Even members of Haiti’s bourgeoisie proposed replacing Gousse with people like Gervais Charles, currently Duvalier’s lawyer and senior advisor to President Martelly. “Businessman Reginald Boulos is one who has pushed this with us saying Charles is ‘clever but not stubborn like Gousse’,” reported Foley in a Jun. 13, 2005 cable.

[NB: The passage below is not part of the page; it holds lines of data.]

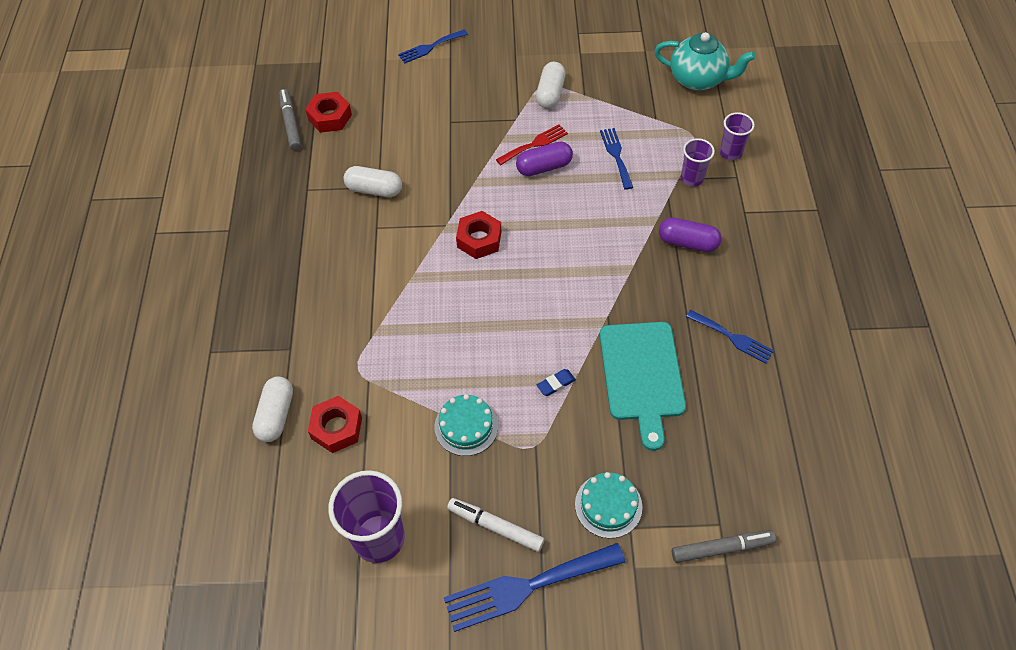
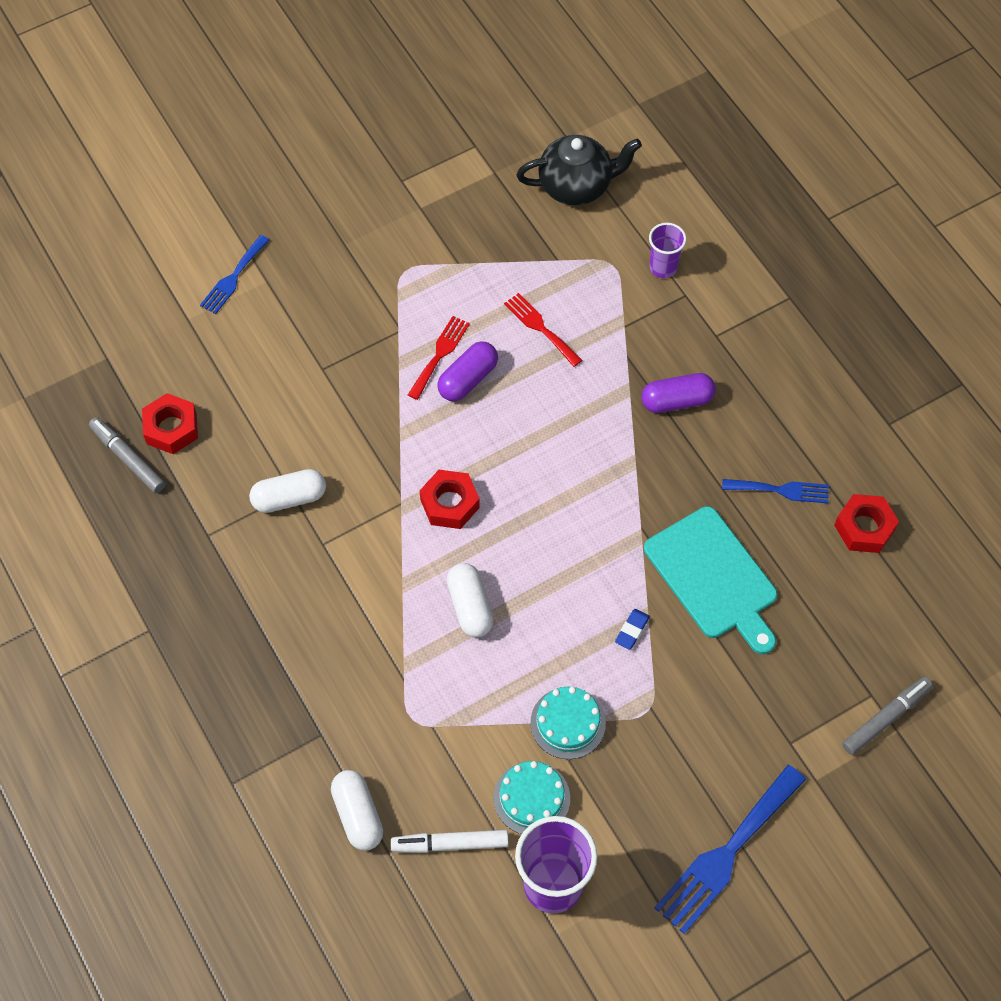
camera: 30 degrees left, 5 degrees up
(336, 428) = (433, 795): red nut -> red nut (864, 528)
(495, 527) = (661, 811): white marker -> white marker (450, 844)
(550, 93) = (418, 279): white capsule -> white capsule (470, 606)
(608, 505) = (757, 731): turquoise cake -> turquoise cake (531, 798)
(616, 155) = (540, 327): blue fork -> red fork
(692, 178) = (639, 319): purple cup -> none
(698, 79) = (576, 186): turquoise teapot -> black teapot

The next day, Gousse was finally given the old heave-ho after ten U.S. congresspersons wrote a letter to Secretary of State Condoleeza Rice calling for his immediate removal, saying he “has clearly demonstrated that he is unwilling to conduct his duties in an objective and responsible manner.”
Gousse was replaced by Henri Dorleans, who, “presented himself as the antithesis of Gousse, open, friendly, and poised for action,” Ambassador Foley reported in a Jul. 5, 2005 cable.
“As an official in 2004 and more recently as an independent lawyer, Gousse has shown a troubling disregard for Haiti’s obligation to prosecute human rights crimes,” Amanda Klasing, an expert on Haiti for Human Rights Watch, told Haïti Liberté.
Gousse’s nomination, whether it goes forward or not, may reflect a similar “disregard” on the part of President Martelly, whose right-wing affinities are becoming more and more apparent. His first pick, ultra-conservative businessman Daniel Rouzier, was soundly rejected by the Parliament.
On his return from Spain on Jul. 9, a Radio France International journalist asked Martelly: “And what if Bernard Gousse is rejected?”
“There is no ‘if’,” Martelly responded. “It’s Gousse that I want!”